- _TASK DESCRIPTION_: A verbatim reproduction of every entry is the expected answer.

- _INPUT DATA_:
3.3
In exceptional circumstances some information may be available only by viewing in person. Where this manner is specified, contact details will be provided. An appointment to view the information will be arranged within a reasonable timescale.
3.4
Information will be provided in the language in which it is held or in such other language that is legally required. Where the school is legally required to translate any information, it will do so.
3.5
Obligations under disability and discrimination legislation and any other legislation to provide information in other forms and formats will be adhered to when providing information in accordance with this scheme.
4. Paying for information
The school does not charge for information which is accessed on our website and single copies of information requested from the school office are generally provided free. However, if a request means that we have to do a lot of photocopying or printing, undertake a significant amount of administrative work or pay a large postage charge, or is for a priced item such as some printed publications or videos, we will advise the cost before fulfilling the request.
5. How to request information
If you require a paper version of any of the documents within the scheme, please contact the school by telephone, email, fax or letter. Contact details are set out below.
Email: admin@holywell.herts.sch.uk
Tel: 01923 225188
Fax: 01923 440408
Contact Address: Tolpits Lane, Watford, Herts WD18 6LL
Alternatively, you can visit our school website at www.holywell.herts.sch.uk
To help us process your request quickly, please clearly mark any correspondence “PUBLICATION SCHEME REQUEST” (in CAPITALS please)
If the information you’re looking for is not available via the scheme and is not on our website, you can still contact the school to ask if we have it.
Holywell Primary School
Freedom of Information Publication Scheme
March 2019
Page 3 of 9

- _RESPONSE BOX_:
3.3
In exceptional circumstances some information may be available only by viewing in person. Where this manner is specified, contact details will be provided. An appointment to view the information will be arranged within a reasonable timescale.
3.4
Information will be provided in the language in which it is held or in such other language that is legally required. Where the school is legally required to translate any information, it will do so.
3.5
Obligations under disability and discrimination legislation and any other legislation to provide information in other forms and formats will be adhered to when providing information in accordance with this scheme.
4. Paying for information
The school does not charge for information which is accessed on our website and single copies of information requested from the school office are generally provided free. However, if a request means that we have to do a lot of photocopying or printing, undertake a significant amount of administrative work or pay a large postage charge, or is for a priced item such as some printed publications or videos, we will advise the cost before fulfilling the request.
5. How to request information
If you require a paper version of any of the documents within the scheme, please contact the school by telephone, email, fax or letter. Contact details are set out below.
Email: admin@holywell.herts.sch.uk
Tel: 01923 225188
Fax: 01923 440408
Contact Address: Tolpits Lane, Watford, Herts WD18 6LL
Alternatively, you can visit our school website at www.holywell.herts.sch.uk
To help us process your request quickly, please clearly mark any correspondence “PUBLICATION SCHEME REQUEST” (in CAPITALS please)
If the information you’re looking for is not available via the scheme and is not on our website, you can still contact the school to ask if we have it.
Holywell Primary School
Freedom of Information Publication Scheme
March 2019
Page 3 of 9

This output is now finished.